I’m unclear what "MaxCoverage To Size" means in the results from their peaks. Has something I presume to do with how much coverage (height) relative to the width of the peak and therefore, perhaps, confidence. This width comes under the “Peak Size” column and the coverage, under “GCM2” (the name of their sequencer).
So for example, in Cov10_Gap50, chr3:199384683-199384719 is only 36bp wide but has 126 sequences that cover it. In Cov50_Gap200 the only peak is chr3:199384524-199384719 and it is 195bp wide (note it finishes in same place) with 135 covering sequences. Ah. Of the other sequences in Cov10_Gap50, that was the only one with >50 coverage. I expect therefore to find all the 7 other peaks in the Cov20_Gap100 file. But it is not so easy, because that would have only been true for Cov20_Gap50. There is one additional peak in Cov20_Gap100 that was not in the Cov10_Gap50, and three of the latter in the former.

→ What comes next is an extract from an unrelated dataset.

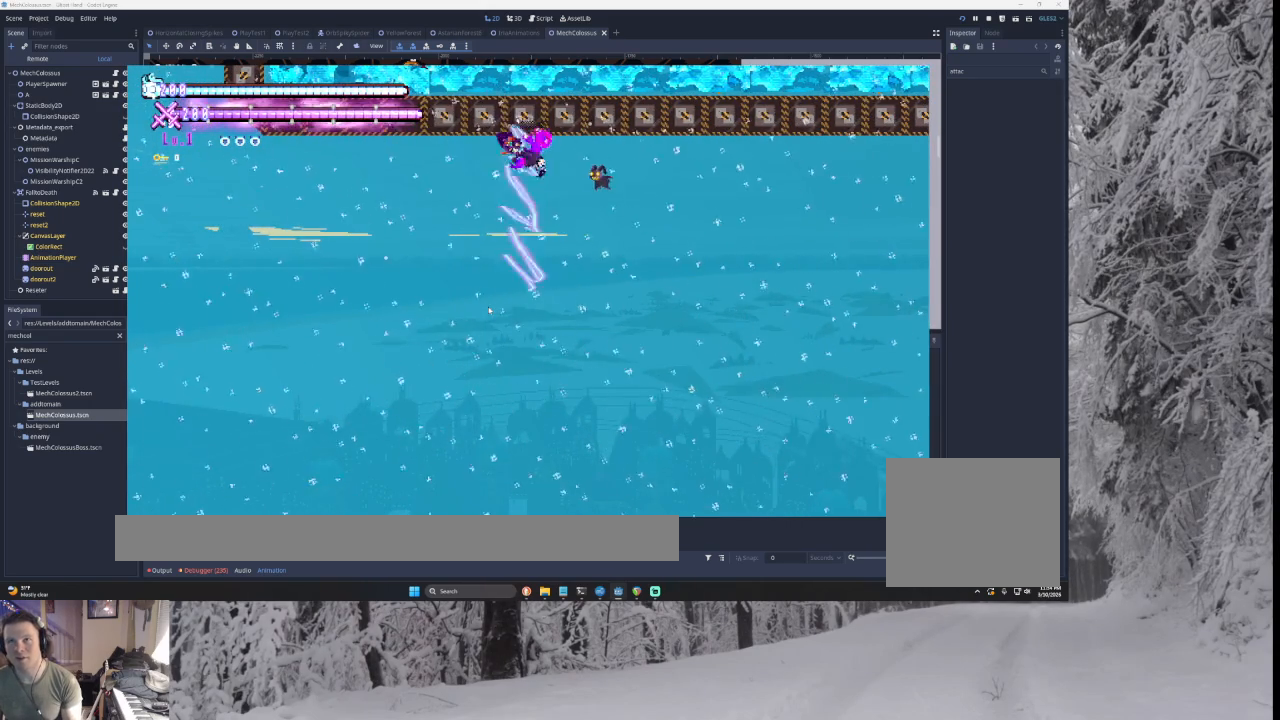
{"buttons": ["CROSS", "TRIANGLE"], "left_stick": "center", "right_stick": "center", "events": []}
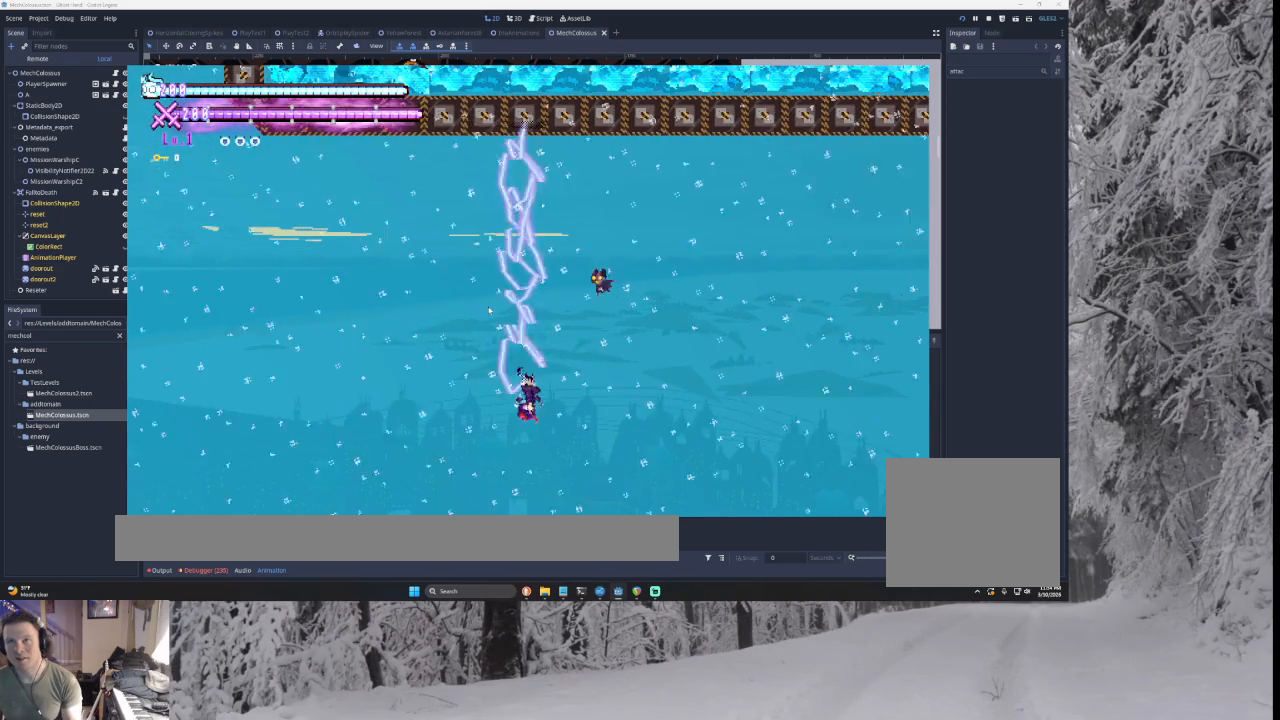
{"buttons": ["CROSS"], "left_stick": "center", "right_stick": "center", "events": [[300, "TRIANGLE", "up"]]}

So generally, this is true, but not specifically.
Perhaps peak sizes (widths) that are less than 32bp are not so reliable in Cov10_Gap50? (then again, the 36bp one is enormous – though perhaps not very specific. Check out the sequence if it’s not a TAATAATAA etc.). Those are the ones that are not present in Cov20_Gap100.
Fasteris (M. Baerlocher via M. Farinelli +41-22-794 22 23) has explained to me that even thin peaks ARE reliable because they are in fact composed only of the accumulation of first nucleotides in a read. That is why a gap is tolerated. So in the direction of a (series of) read(s), a peak is prolonged by 32 more nucleotides.
Go back to CisGenome help/FAQ to see what format the motif is supposed to be in. Probably just a text file, but as is or saved with the .cons suffix, doesn’t seem to do much. Being on the Internet could be helpful as I don’t have a genome browser offline.